Permasalahan ekonomi semakin menjadi ancaman serius yang terus membelenggu masyarakat menengah ke bawah bagi masyarakat Indonesia yang tersebar di berbagai daerah-daerah. Kebijakan menaikkan tarif administrasi kendaraan justru menjadi kekhawatiran tambahan yang semakin menjerat kelompok masyarakat menengah yang terjebak dalam keadaan dan keputusan pemerintah dalam mengeluarkan kebijakan tarif baru PNPB ini. Padahal kita ketahui bersama bahwa kendaraan-kendaran berrmotor adalah penggerak kegiatan perekonomian yang diandalkan oleh sektor usaha menengah ke bawah, tidak hanya para sopir angkutan umum tetapi bahkan bagi sekelompok pekerja yang berangkat ke tempat kerjanya dengan berkendara. Bagi mereka nelayan dan petani yang juga berkendara, di mana mereka semuanya terus ditekan kebijakan pemerintah yang semakin memperbesar biaya produksi sementara penghasilan yang didapatkannya terus anjlok dan semakin tak bernilai apa-apa.

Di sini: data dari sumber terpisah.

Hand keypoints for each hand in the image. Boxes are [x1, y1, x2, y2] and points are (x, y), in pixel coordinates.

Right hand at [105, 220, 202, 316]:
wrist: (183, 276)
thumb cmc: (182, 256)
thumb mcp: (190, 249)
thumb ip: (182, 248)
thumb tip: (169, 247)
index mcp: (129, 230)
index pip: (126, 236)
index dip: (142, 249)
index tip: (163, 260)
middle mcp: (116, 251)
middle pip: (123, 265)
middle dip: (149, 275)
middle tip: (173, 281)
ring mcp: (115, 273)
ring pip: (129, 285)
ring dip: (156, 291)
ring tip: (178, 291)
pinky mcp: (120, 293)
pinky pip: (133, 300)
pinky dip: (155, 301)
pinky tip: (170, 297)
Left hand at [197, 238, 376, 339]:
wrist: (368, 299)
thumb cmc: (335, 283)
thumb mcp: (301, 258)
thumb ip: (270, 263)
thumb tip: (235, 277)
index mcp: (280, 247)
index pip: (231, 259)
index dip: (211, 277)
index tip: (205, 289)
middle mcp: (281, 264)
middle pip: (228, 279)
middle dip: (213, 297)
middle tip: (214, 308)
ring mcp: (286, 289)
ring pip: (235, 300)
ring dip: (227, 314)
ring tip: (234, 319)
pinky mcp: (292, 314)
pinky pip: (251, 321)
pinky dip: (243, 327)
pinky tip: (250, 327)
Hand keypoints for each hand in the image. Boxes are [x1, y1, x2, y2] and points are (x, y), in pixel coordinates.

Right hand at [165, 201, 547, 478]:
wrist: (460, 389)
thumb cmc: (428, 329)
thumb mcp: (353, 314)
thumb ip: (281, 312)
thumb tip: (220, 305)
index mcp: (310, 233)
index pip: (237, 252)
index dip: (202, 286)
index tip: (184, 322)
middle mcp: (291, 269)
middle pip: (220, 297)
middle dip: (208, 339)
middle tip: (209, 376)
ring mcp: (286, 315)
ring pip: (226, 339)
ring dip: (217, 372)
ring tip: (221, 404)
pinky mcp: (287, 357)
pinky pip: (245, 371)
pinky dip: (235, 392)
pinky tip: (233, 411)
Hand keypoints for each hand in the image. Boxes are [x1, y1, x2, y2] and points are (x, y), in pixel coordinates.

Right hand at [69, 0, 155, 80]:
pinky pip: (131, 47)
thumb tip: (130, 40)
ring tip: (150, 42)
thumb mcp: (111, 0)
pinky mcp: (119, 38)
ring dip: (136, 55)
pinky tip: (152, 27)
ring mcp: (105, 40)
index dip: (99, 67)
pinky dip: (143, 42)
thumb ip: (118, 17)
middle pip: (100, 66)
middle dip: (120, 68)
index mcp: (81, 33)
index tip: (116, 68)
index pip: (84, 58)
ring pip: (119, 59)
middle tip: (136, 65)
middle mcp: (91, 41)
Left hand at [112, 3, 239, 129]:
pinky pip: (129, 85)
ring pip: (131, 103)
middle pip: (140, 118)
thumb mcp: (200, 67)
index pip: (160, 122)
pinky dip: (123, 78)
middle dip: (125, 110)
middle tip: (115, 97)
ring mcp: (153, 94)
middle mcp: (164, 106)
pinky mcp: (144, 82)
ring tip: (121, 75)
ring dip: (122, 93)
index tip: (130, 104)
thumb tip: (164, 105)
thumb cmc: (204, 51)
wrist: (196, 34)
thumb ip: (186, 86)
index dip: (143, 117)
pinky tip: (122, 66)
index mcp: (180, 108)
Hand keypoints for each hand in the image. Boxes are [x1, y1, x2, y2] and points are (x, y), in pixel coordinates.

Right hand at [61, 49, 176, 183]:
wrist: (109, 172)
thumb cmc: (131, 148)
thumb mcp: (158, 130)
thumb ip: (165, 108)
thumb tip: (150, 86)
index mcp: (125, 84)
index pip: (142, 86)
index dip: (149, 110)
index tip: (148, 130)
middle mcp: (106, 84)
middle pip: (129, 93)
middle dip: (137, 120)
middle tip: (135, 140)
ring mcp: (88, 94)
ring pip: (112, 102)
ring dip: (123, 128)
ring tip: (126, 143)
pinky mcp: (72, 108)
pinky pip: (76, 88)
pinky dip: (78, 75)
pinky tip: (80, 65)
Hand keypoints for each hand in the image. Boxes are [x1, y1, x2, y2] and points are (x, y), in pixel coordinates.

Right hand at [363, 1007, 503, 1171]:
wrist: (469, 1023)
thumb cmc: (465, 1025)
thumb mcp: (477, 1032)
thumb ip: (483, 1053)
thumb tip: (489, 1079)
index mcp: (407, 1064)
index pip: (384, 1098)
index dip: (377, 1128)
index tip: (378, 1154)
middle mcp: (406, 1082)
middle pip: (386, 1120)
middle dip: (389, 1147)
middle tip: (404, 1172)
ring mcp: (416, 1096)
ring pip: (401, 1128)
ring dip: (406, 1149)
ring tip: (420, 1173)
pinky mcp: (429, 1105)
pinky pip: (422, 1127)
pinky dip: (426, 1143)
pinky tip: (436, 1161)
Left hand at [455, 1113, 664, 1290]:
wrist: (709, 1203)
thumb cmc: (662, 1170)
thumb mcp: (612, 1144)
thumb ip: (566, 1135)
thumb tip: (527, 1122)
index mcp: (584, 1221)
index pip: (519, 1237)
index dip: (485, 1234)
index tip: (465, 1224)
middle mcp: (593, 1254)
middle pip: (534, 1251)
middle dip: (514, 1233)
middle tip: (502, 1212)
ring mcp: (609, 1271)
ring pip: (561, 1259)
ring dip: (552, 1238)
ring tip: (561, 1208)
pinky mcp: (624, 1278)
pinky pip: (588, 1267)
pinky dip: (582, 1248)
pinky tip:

Dampaknya akan semakin terasa ketika semua hal menjadi diukur dengan uang semata, dan pada akhirnya kesenjangan yang terjadi menyebabkan angka kriminalitas terus bertambah siignifikan menjatuhkan tingkat keamanan masyarakat yang dicemaskan.

Pada akhirya masyarakat tentunya berharap agar kebijakan ini dirasa perlu untuk ditinjau ulang. Kenaikan tarif dan peningkatan pelayanan adalah hal yang wajar dan dapat diterima jika hal tersebut dapat dirasionalisasikan dengan berbagai pertmbangan yang lebih bijak khususnya memperhatikan bagaimana masyarakat Indonesia secara menyeluruh merespon kebijakan yang terkesan sangat terburu-buru ini. Pada akhirnya pemerintah perlu meninjau kembali kebijakan menaikkan biaya pengurusan surat-surat kendaraan ini agar tidak justru menyengsarakan dan  mampu sesuai dengan situasi dan kondusi ekonomi masyarakat saat ini sehingga dapat diterima secara bijak oleh masyarakat itu sendiri sebagai Penguasa di atas Penguasa.